While it may be humbling to think about, we are guests on a planet full of microbes. Invisible to the naked eye, these micron-sized (one-millionth of a meter) life forms provide the majority of Earth’s diversity, but that’s just the beginning. In terms of sheer mass, microbes outweigh all 7.6 billion people ― and every other animal ― by 63 to one, equating to nearly 78 gigatons of carbon, or approximately 470 million blue whales.

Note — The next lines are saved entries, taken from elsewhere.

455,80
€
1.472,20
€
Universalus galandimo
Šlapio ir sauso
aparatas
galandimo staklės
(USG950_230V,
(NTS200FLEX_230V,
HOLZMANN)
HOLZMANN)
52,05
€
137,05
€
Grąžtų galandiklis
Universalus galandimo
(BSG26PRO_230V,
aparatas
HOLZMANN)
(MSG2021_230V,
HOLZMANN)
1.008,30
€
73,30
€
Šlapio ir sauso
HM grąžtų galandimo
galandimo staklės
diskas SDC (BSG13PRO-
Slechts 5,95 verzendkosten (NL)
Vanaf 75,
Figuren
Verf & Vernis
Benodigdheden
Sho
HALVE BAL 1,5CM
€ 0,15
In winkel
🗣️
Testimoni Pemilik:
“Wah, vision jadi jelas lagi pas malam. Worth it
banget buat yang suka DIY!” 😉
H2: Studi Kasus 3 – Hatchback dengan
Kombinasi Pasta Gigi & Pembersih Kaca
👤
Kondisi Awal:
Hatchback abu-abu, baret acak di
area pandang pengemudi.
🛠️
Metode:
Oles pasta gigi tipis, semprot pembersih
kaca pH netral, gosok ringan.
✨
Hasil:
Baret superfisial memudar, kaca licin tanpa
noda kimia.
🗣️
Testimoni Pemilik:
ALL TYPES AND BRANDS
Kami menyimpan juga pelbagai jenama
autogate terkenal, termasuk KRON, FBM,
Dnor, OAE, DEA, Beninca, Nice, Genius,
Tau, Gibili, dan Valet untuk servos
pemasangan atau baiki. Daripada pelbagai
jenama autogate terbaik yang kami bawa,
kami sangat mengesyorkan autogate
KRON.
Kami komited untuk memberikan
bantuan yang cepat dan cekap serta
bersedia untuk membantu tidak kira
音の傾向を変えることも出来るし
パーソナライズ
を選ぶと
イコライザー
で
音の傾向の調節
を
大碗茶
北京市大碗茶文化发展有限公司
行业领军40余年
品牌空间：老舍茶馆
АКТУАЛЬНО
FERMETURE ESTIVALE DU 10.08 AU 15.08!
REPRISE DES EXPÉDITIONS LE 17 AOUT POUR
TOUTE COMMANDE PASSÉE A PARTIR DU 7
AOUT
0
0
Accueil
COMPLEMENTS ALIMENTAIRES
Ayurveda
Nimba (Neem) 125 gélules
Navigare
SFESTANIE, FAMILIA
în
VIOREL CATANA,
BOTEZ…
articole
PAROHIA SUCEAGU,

Much of this microbial life resides in the ocean, Earth’s largest biome, playing a critical role in both the carbon cycle and oceanic nutrition. Some ocean microbes use sunlight to fix or sequester carbon dioxide like a plant, and in turn produce nearly half of the oxygen we breathe. Other microbes catalyze the conversion of dinitrogen from the air into bioavailable forms that fuel ocean ecosystems, while other deep-dwelling microbes are actively “breathing” methane in the deep sea, controlling the release of this potent greenhouse gas into the atmosphere. Microbes are master chemists and engineers on Earth, and their coordinated activities have global consequences. Yet, despite their central importance, deciphering microbial and viral activities and interactions ― and connecting them to larger-scale geochemical and ecological processes ― has been a longstanding challenge, one my research group is trying to tackle.
To answer some of these fundamental questions, we have been using new multidisciplinary research approaches for studying microbial activity and interactions in marine ecosystems at a scale that is relevant to the microorganism. Our research has been applying single-cell targeted isotopic and molecular methods to shed new light onto geobiological questions such as how environmental bacteria and archaea metabolically cooperate to oxidize methane in marine sediments or how fast microorganisms grow in the deep subsurface, many hundreds of meters into the seafloor.